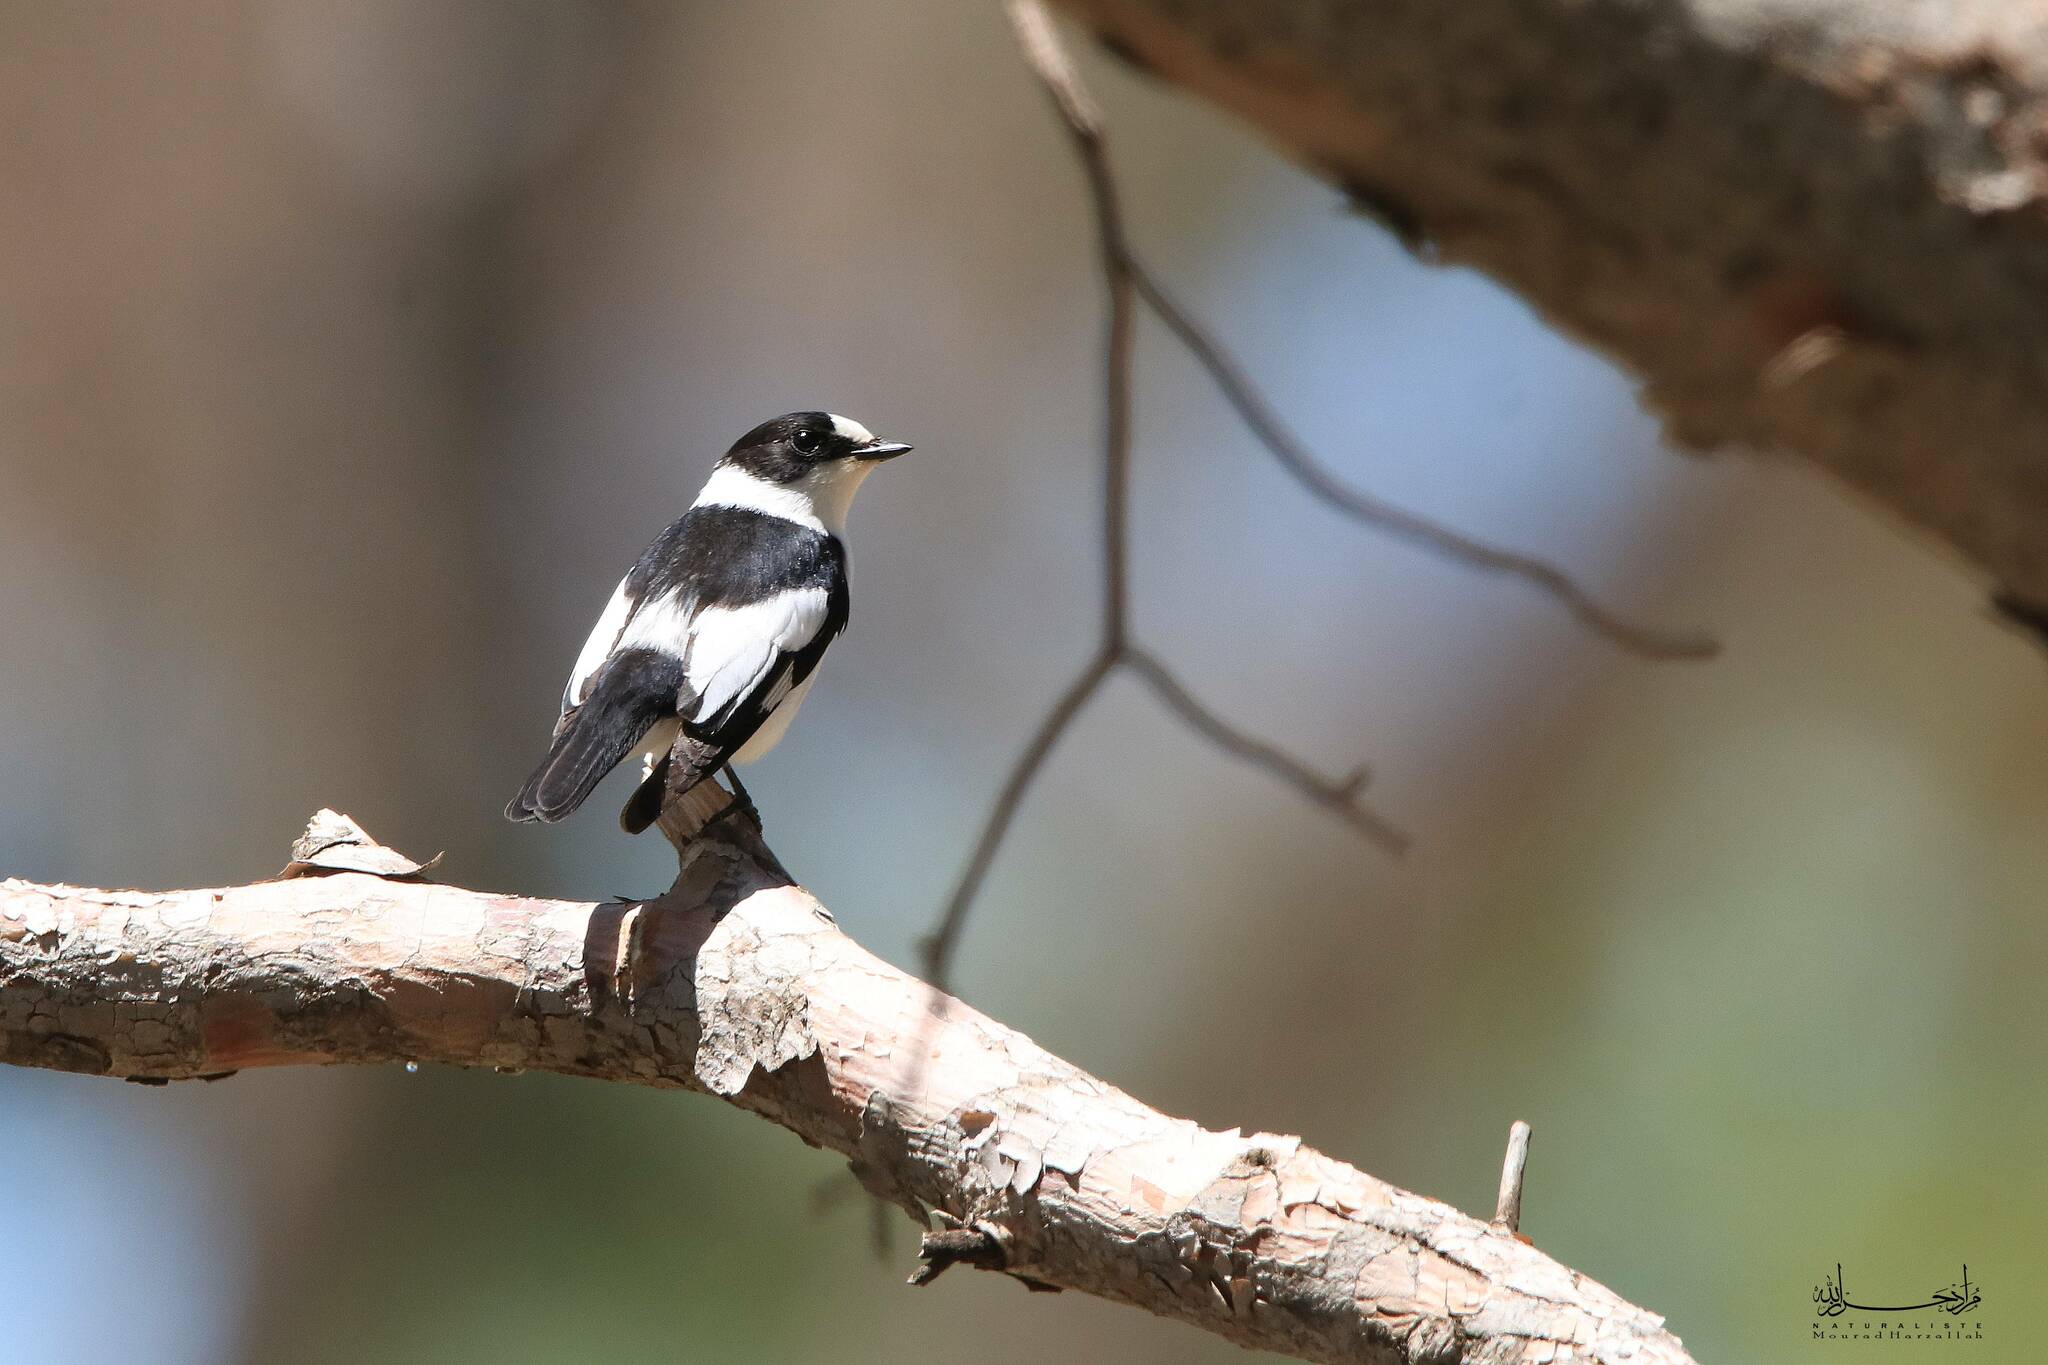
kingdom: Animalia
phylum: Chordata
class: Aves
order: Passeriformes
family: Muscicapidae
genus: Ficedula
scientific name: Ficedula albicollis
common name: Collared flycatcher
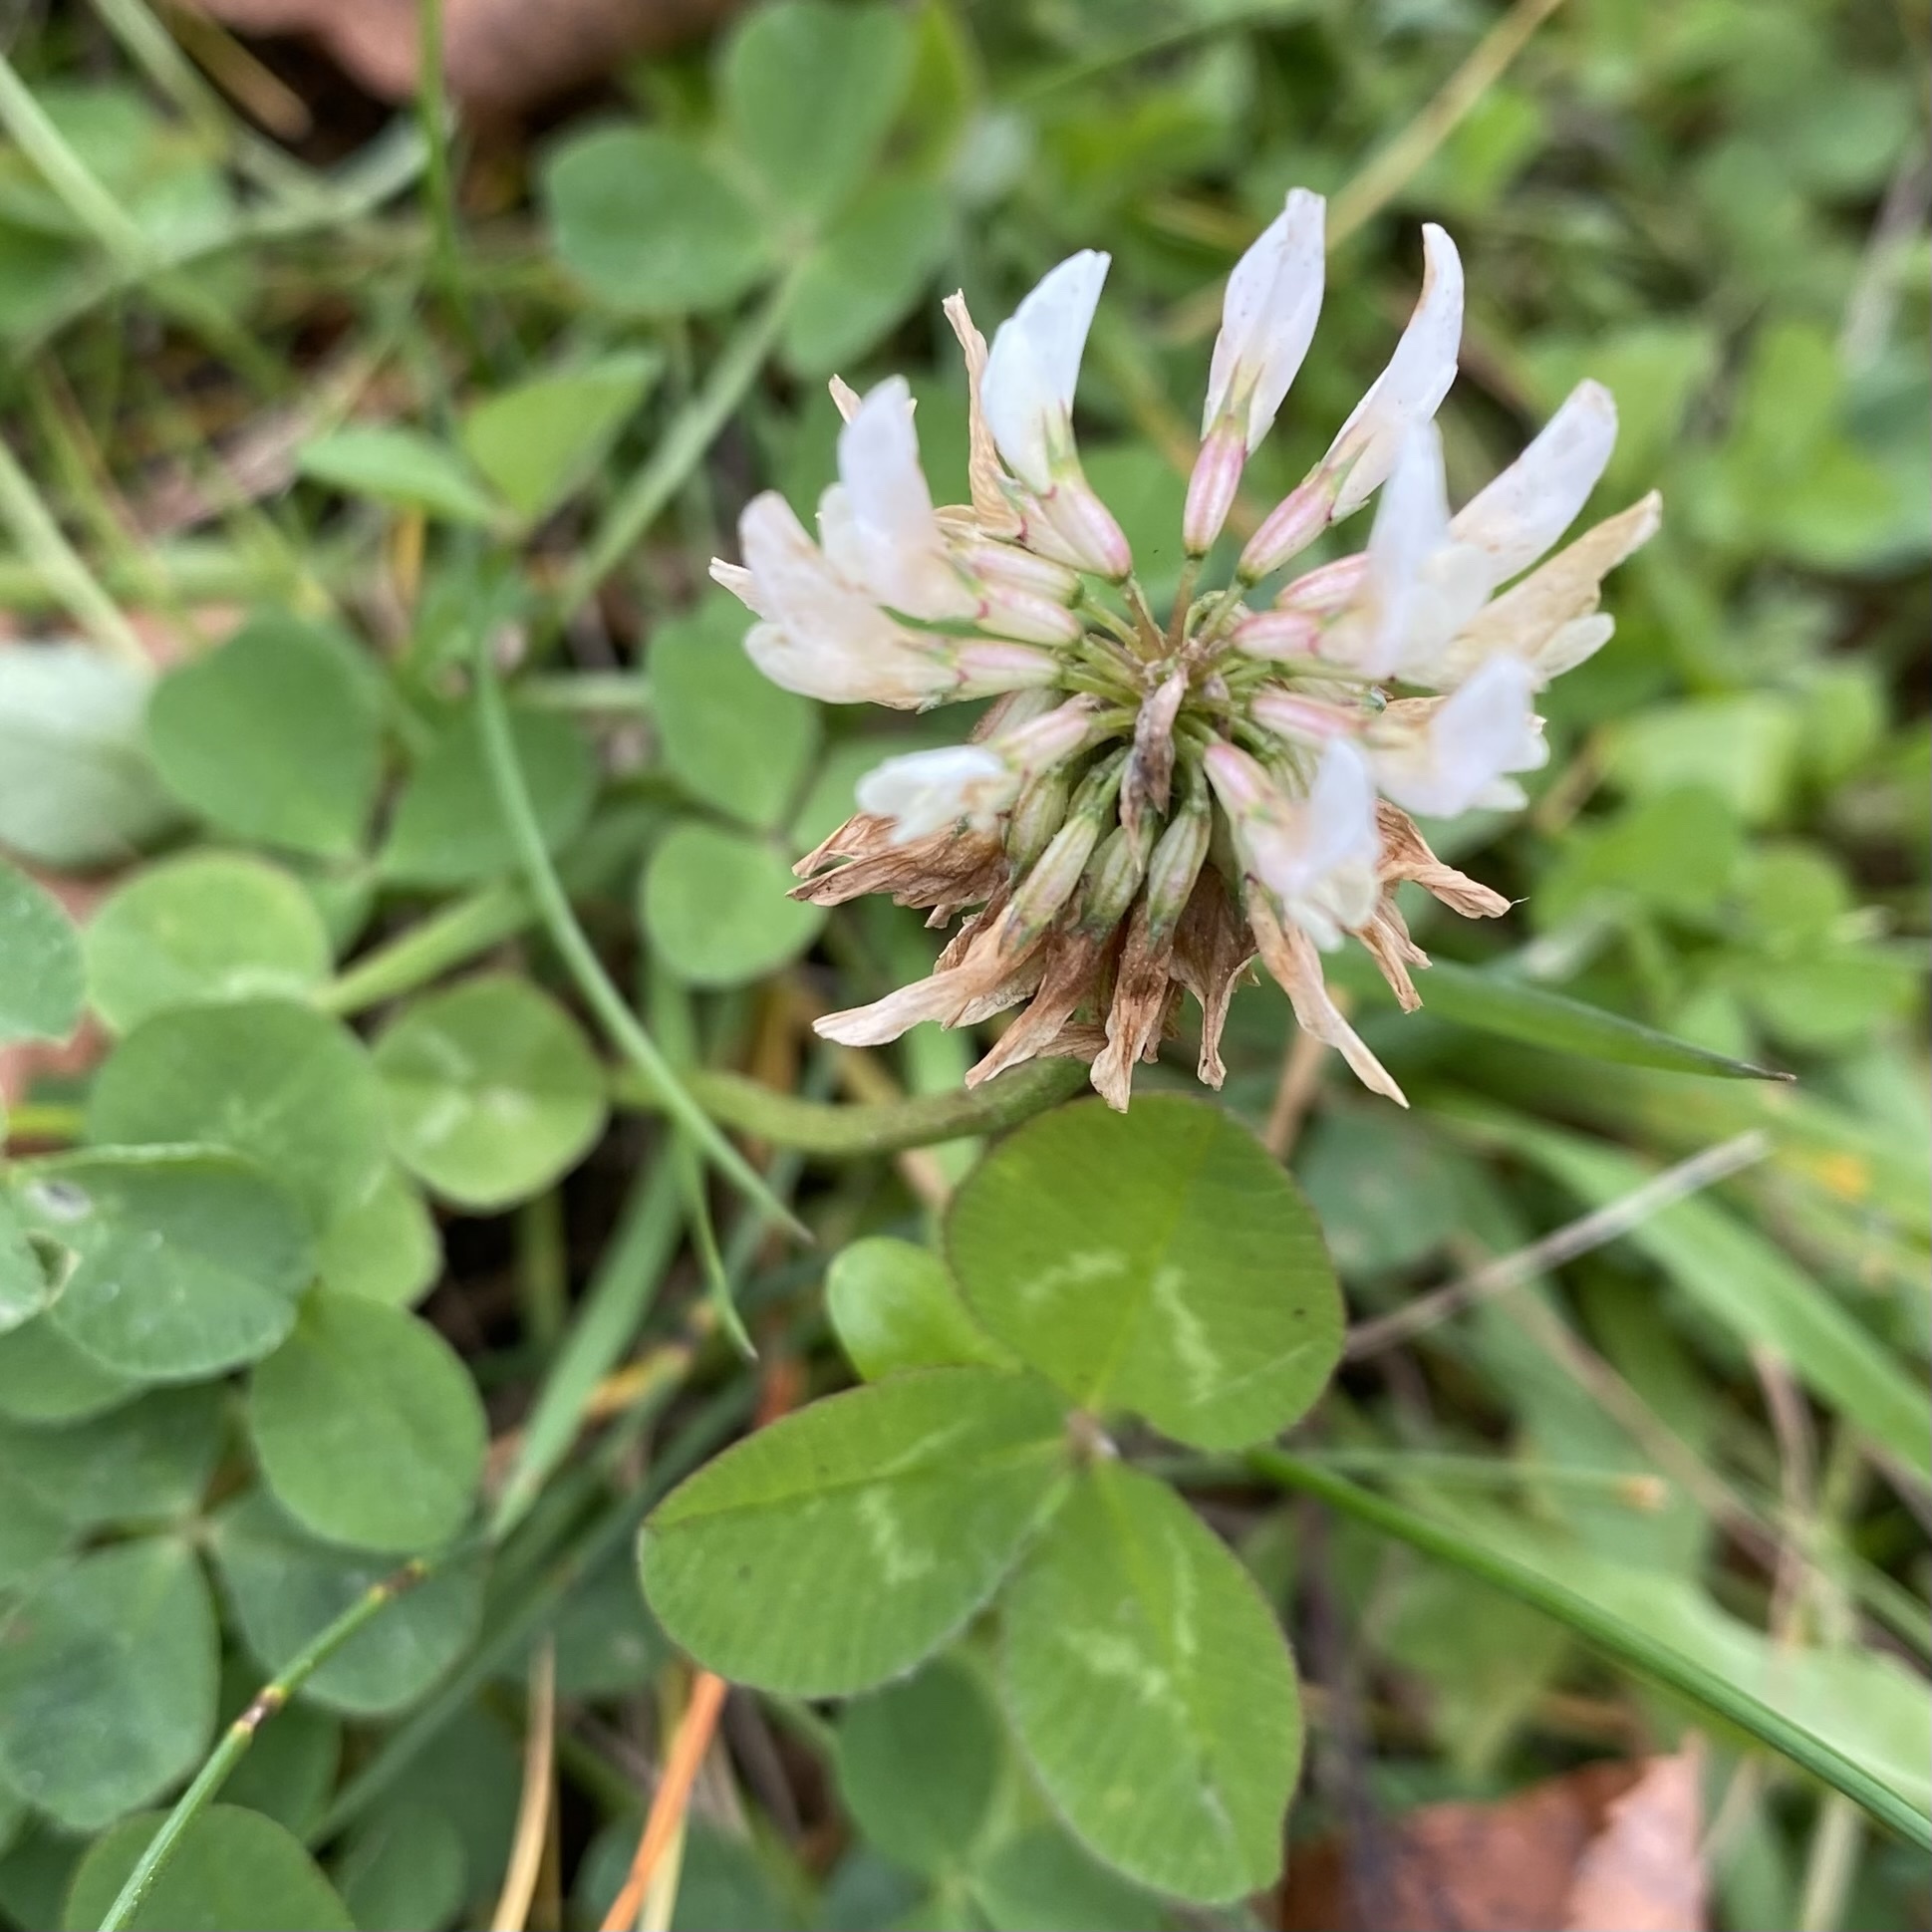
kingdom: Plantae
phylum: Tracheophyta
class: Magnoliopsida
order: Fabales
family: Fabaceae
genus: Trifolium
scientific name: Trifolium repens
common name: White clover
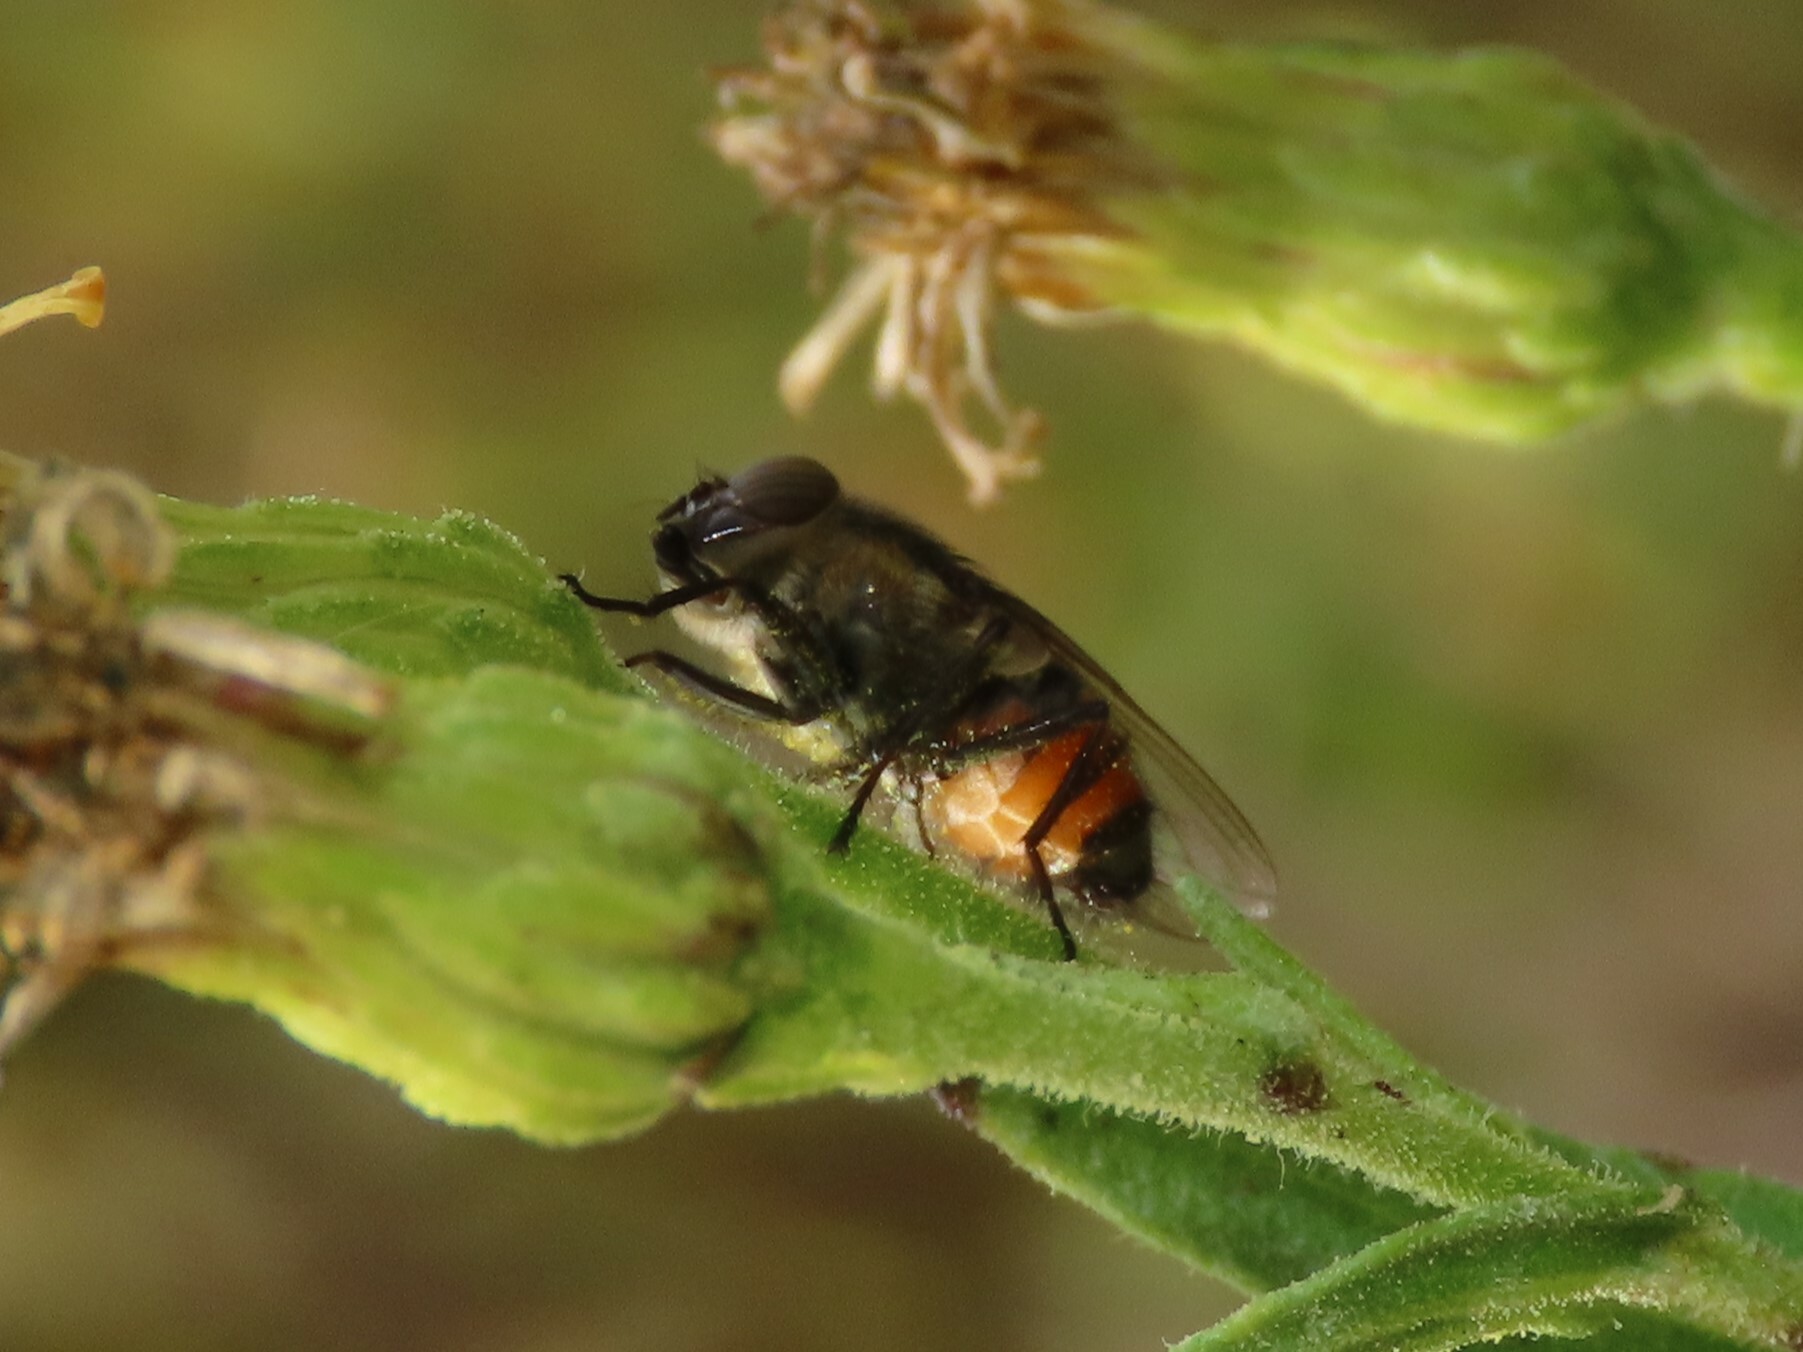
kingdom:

--

— Opdracht —
Zet de regels vanaf de regel met "family: Fabaceae" tot en met het einde van de vermeldingen om in een genummerde lijst, zonder lege regels. Neem de afbeeldingen niet op in je antwoord.

— Verwacht antwoord —
1. family: Fabaceae
2. genus: Trifolium
3. scientific name: Trifolium repens
4. common name: White clover
5. kingdom:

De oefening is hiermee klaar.